🤖 AI Summary
In short-video recommendation, user viewing duration exhibits high uncertainty; conventional point-wise (mean) prediction fails to capture behavioral diversity, limiting recommendation effectiveness. This paper proposes a Conditional Quantile Estimation (CQE) framework—the first to systematically integrate deep quantile regression into short-video viewing duration modeling—enabling end-to-end learning of the full conditional duration distribution for user-video pairs. The method comprises joint multi-quantile modeling, an adaptive fusion strategy, and differentiable optimization, thereby departing from the mean-prediction paradigm. Online A/B tests on the Kuaikan mobile application demonstrate statistically significant improvements: +3.2% in active days, +2.8% in active users, +4.1% in average viewing duration per user, and +5.0% in total video plays. These results empirically validate that distributional prediction yields tangible gains in recommendation quality.
📝 Abstract
Accurately predicting watch time is crucial for optimizing recommendations and user experience in short video platforms. However, existing methods that estimate a single average watch time often fail to capture the inherent uncertainty and diversity in user engagement patterns. In this paper, we propose the Conditional Quantile Estimation (CQE) framework to model the entire conditional distribution of watch time.

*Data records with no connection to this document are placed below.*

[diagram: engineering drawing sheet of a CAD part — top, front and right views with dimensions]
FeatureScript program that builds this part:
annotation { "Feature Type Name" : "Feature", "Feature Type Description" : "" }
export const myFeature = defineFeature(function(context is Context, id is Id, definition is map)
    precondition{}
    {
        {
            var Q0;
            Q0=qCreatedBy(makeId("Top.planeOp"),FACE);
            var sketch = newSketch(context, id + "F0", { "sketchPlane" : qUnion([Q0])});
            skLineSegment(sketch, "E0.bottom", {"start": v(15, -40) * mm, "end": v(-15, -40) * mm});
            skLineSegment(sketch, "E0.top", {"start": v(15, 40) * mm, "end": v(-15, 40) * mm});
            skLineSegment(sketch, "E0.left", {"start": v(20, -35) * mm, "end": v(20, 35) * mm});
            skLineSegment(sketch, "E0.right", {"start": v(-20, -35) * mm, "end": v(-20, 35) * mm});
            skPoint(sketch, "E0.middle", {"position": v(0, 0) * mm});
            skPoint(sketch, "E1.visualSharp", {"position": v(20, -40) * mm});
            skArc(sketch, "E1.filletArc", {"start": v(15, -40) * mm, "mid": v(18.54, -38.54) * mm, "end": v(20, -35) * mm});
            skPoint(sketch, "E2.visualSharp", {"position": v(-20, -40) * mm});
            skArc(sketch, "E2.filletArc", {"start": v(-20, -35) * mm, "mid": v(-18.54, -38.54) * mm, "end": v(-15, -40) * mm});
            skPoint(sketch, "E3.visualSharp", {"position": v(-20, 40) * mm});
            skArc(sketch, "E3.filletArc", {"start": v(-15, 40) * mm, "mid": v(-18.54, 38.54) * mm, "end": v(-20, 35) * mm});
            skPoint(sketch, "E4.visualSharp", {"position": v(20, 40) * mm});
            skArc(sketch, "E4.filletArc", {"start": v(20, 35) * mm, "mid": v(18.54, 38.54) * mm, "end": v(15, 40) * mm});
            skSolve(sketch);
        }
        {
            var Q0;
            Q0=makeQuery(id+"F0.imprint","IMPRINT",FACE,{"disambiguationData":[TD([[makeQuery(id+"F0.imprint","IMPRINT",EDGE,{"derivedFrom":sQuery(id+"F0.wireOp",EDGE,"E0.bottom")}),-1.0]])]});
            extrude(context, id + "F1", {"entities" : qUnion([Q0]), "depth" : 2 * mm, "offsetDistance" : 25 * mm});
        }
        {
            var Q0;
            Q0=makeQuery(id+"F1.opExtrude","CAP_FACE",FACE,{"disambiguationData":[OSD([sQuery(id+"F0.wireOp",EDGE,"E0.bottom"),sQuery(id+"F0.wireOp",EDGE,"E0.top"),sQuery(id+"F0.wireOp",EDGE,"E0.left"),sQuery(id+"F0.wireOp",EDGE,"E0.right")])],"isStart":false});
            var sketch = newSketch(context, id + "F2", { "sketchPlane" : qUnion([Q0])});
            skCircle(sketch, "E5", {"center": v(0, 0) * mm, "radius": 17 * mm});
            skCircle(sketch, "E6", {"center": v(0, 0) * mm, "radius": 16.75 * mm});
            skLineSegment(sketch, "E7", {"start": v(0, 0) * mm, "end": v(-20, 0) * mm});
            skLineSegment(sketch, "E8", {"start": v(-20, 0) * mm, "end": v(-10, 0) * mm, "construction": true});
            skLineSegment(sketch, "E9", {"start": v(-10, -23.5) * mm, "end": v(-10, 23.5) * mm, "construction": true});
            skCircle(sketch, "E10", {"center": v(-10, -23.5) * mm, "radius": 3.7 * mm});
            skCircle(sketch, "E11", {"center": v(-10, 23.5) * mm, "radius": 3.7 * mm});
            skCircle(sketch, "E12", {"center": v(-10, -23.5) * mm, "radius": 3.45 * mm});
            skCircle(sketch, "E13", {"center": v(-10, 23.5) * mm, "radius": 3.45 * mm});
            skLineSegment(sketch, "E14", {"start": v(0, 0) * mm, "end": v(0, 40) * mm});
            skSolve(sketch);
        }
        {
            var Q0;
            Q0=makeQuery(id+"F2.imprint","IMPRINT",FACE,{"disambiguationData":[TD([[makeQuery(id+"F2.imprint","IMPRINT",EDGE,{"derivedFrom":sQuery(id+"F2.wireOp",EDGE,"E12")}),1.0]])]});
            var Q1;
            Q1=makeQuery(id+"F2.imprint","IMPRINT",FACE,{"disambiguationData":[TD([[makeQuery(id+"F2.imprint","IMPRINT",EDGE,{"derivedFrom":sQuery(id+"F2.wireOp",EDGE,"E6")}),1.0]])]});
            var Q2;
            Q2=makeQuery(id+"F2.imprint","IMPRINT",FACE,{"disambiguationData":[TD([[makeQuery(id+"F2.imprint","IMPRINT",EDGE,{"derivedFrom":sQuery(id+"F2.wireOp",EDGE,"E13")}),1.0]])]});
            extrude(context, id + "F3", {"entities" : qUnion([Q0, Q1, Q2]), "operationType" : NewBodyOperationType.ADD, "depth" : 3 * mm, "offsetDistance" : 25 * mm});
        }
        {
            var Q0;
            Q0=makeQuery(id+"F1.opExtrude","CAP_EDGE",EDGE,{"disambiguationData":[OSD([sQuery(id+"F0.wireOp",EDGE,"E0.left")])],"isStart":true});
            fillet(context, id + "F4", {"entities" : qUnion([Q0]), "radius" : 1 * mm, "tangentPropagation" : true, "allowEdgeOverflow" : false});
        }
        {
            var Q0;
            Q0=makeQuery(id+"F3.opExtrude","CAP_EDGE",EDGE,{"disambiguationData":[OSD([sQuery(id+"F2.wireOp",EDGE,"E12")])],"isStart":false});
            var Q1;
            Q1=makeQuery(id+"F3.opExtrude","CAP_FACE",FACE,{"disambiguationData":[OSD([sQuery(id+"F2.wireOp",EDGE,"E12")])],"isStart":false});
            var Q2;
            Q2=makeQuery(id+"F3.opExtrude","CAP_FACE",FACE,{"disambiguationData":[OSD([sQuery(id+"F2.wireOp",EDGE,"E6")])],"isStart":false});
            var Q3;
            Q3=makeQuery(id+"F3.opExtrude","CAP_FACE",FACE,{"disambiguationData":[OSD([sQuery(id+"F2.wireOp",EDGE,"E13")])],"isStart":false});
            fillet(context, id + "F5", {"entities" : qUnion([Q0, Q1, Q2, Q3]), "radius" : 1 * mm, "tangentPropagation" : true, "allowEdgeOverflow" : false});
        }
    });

Using quantile regression, CQE characterizes the complex watch-time distribution for each user-video pair, providing a flexible and comprehensive approach to understanding user behavior. We further design multiple strategies to combine the quantile estimates, adapting to different recommendation scenarios and user preferences. Extensive offline experiments and online A/B tests demonstrate the superiority of CQE in watch time prediction and user engagement modeling. In particular, the online deployment of CQE in KuaiShow has led to significant improvements in key evaluation metrics, including active days, active users, engagement duration, and video view counts. These results highlight the practical impact of our proposed approach in enhancing the user experience and overall performance of the short video recommendation system. The code will be released after publication.